TOPEKA, Kan. – The census is April 1st, and soon everyone in the country will be getting the same letter in their mail box.

In two weeks, people will begin receiving a letter that will ask how you want to fill out your census form.

“They want everyone to respond either online or by phone, which is different than any other census that has occurred, so we’ve really worked on a lot of messaging to let people know things are a little bit different this year,” said Wendi Stark, a census outreach manager for the League of Kansas Municipalities.

On Friday, Governor Laura Kelly signed a proclamation saying how important it is to have every person counted in Kansas.

The state’s Complete Count Committee has been working since last year to get the word out about the event that occurs just once a decade.

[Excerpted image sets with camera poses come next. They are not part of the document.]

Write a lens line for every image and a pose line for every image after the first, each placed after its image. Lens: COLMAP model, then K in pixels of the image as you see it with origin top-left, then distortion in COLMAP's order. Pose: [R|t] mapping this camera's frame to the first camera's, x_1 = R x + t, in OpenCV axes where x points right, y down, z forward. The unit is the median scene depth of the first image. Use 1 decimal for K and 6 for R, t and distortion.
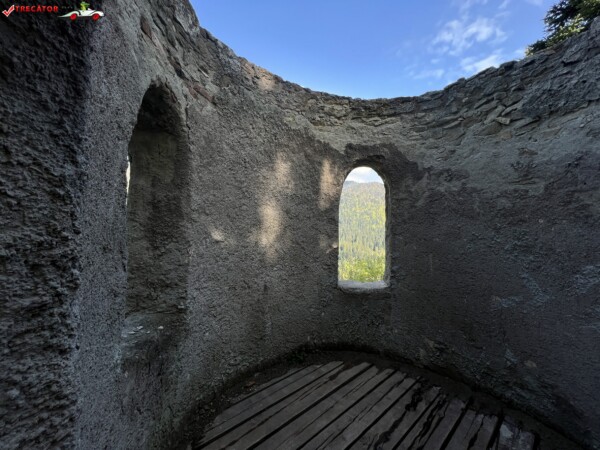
lens RADIAL K [[239.3, 0, 300.0], [0, 239.3, 225.6], [0, 0, 1]] dist [-0.002419, -0.000117]
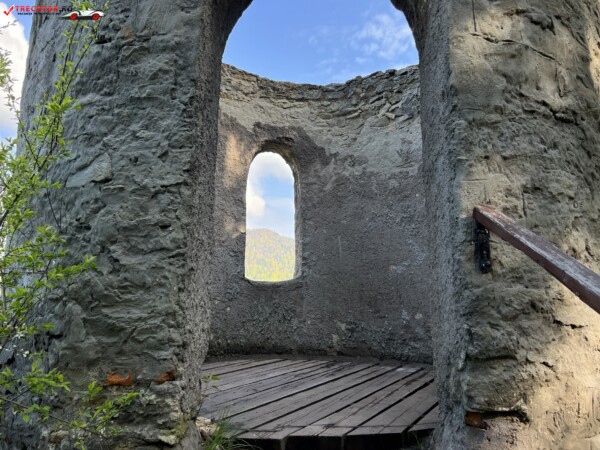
lens RADIAL K [[451.5, 0, 300.6], [0, 451.5, 230.4], [0, 0, 1]] dist [0.058018, -0.067862]
pose [[0.927245, 0.046208, 0.371592, -0.297458], [0.019462, 0.985069, -0.171058, 0.408609], [-0.373948, 0.165845, 0.912501, -0.647566]]
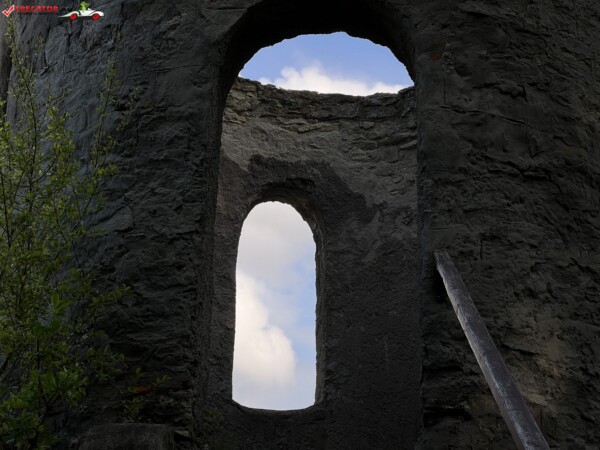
lens RADIAL K [[1340.2, 0, 294.7], [0, 1340.2, 203.1], [0, 0, 1]] dist [0.181449, 0.000000]
pose [[0.947644, 0.107125, 0.300823, -0.738516], [-0.001214, 0.943252, -0.332075, 0.930615], [-0.319326, 0.314324, 0.893997, -2.087617]]
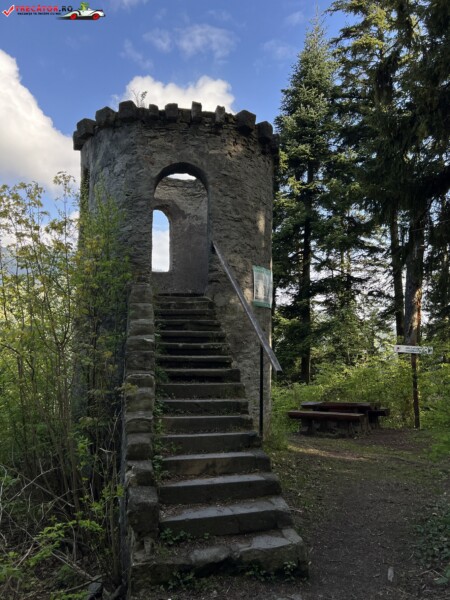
lens RADIAL K [[451.5, 0, 221.9], [0, 451.5, 303.4], [0, 0, 1]] dist [0.058018, -0.067862]
pose [[0.870703, 0.032076, 0.490763, -1.209247], [0.007957, 0.996821, -0.079270, 0.911102], [-0.491746, 0.072926, 0.867680, -2.688721]]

The committee said work will continue into the summer.

If someone doesn’t respond to the letter, or follow up letters, which is required by law, census workers will go door to door to get your information.

Officials said they are spreading the word trying to make sure hard-to-count populations like young children, renters, and the elderly are properly counted.

“I think we’re going to look very closely at the early response rates, and then try and address the geographies and demographics of folks that aren’t participating yet,” said committee co-chair, Brian McClendon. “I foresee challenges, I’m at the University of Kansas, and I think college students need to be made more aware of it, and we need to make sure they all get counted,” he said.

The census is used to determine how congressional and legislative districts will be shaped. Federal tax dollars are also allocated by population size.

Organizers said if just one percent of the state’s population isn’t counted, it could cost Kansas 600 dollars in federal tax money over the next 10 years.